*Prompt*: Each line below from the one containing "60216-1 | 130 |" through the one containing "(GWIT) | 1.0" is to be given again exactly, and no line outside that span.

*Records*:
--- START ---

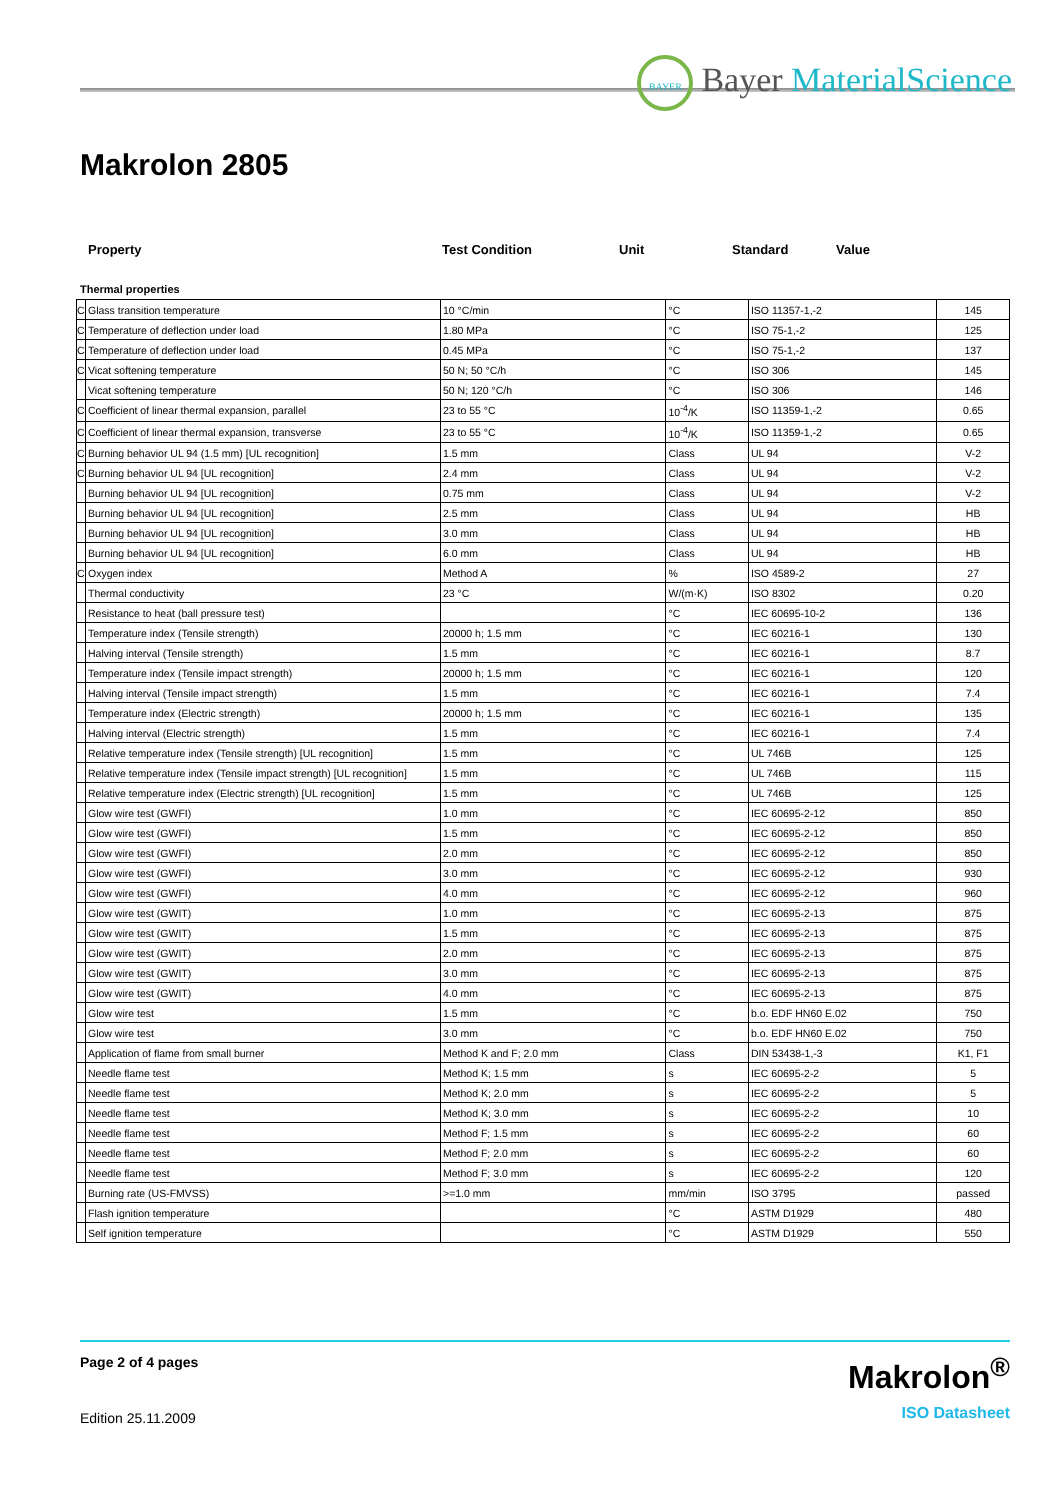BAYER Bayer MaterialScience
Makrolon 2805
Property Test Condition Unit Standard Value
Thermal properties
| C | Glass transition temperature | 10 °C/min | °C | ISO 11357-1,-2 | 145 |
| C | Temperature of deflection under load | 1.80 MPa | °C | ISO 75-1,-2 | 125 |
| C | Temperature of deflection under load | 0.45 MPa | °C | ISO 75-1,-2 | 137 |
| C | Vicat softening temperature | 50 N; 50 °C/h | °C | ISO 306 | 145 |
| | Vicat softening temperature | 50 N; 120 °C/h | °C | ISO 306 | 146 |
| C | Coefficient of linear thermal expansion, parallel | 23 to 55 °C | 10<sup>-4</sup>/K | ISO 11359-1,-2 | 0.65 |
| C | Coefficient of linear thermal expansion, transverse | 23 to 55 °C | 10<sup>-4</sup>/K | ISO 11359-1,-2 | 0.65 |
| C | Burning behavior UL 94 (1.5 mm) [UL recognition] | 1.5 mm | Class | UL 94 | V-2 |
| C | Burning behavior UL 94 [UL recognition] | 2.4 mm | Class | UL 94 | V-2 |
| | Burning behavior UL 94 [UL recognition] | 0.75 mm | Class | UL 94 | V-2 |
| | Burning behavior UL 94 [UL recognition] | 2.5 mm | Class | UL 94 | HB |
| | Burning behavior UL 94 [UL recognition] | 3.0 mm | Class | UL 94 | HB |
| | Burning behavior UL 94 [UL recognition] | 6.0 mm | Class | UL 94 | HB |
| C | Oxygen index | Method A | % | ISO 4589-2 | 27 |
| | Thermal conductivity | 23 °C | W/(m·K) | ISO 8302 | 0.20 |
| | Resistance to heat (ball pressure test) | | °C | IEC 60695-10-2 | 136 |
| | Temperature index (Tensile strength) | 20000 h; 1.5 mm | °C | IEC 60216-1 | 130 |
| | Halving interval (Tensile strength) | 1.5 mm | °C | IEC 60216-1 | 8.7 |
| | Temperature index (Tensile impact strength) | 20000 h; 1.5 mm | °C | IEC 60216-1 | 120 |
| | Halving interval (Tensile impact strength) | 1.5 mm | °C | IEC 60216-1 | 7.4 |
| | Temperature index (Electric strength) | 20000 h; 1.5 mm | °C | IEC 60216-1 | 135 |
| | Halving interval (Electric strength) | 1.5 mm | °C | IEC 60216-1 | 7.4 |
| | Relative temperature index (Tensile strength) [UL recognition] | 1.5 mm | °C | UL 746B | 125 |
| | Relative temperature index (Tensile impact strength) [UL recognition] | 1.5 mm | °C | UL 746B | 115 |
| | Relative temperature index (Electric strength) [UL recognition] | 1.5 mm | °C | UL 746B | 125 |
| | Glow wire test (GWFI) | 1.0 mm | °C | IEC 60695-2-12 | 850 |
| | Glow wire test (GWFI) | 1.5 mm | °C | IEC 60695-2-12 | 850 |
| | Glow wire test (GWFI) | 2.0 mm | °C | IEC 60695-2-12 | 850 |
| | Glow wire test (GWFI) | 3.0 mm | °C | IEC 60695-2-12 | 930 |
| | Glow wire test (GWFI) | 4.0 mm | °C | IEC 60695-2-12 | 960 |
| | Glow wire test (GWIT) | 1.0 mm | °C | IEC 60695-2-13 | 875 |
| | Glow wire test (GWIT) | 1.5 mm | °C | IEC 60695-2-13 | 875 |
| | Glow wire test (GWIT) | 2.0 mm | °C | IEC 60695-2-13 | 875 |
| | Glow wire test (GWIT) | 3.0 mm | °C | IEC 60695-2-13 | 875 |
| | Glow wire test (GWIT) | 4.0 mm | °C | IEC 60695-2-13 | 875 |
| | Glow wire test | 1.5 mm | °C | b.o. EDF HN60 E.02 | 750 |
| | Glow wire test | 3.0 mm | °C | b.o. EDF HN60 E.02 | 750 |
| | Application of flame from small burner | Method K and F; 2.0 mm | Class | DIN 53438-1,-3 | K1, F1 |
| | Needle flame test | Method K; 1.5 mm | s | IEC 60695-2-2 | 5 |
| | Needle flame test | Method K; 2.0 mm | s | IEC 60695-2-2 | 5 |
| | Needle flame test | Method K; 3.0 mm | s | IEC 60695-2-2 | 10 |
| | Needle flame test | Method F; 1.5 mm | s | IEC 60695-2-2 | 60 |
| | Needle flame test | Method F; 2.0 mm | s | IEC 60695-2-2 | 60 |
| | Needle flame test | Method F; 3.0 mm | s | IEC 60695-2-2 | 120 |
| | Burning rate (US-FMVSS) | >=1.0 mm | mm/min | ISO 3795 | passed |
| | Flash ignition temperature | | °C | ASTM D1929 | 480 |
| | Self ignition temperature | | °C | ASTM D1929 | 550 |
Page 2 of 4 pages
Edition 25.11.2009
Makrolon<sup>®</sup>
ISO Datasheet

--- END ---

*Written response*:
| | Temperature index (Tensile strength) | 20000 h; 1.5 mm | °C | IEC 60216-1 | 130 |
| | Halving interval (Tensile strength) | 1.5 mm | °C | IEC 60216-1 | 8.7 |
| | Temperature index (Tensile impact strength) | 20000 h; 1.5 mm | °C | IEC 60216-1 | 120 |
| | Halving interval (Tensile impact strength) | 1.5 mm | °C | IEC 60216-1 | 7.4 |
| | Temperature index (Electric strength) | 20000 h; 1.5 mm | °C | IEC 60216-1 | 135 |
| | Halving interval (Electric strength) | 1.5 mm | °C | IEC 60216-1 | 7.4 |
| | Relative temperature index (Tensile strength) [UL recognition] | 1.5 mm | °C | UL 746B | 125 |
| | Relative temperature index (Tensile impact strength) [UL recognition] | 1.5 mm | °C | UL 746B | 115 |
| | Relative temperature index (Electric strength) [UL recognition] | 1.5 mm | °C | UL 746B | 125 |
| | Glow wire test (GWFI) | 1.0 mm | °C | IEC 60695-2-12 | 850 |
| | Glow wire test (GWFI) | 1.5 mm | °C | IEC 60695-2-12 | 850 |
| | Glow wire test (GWFI) | 2.0 mm | °C | IEC 60695-2-12 | 850 |
| | Glow wire test (GWFI) | 3.0 mm | °C | IEC 60695-2-12 | 930 |
| | Glow wire test (GWFI) | 4.0 mm | °C | IEC 60695-2-12 | 960 |
| | Glow wire test (GWIT) | 1.0 mm | °C | IEC 60695-2-13 | 875 |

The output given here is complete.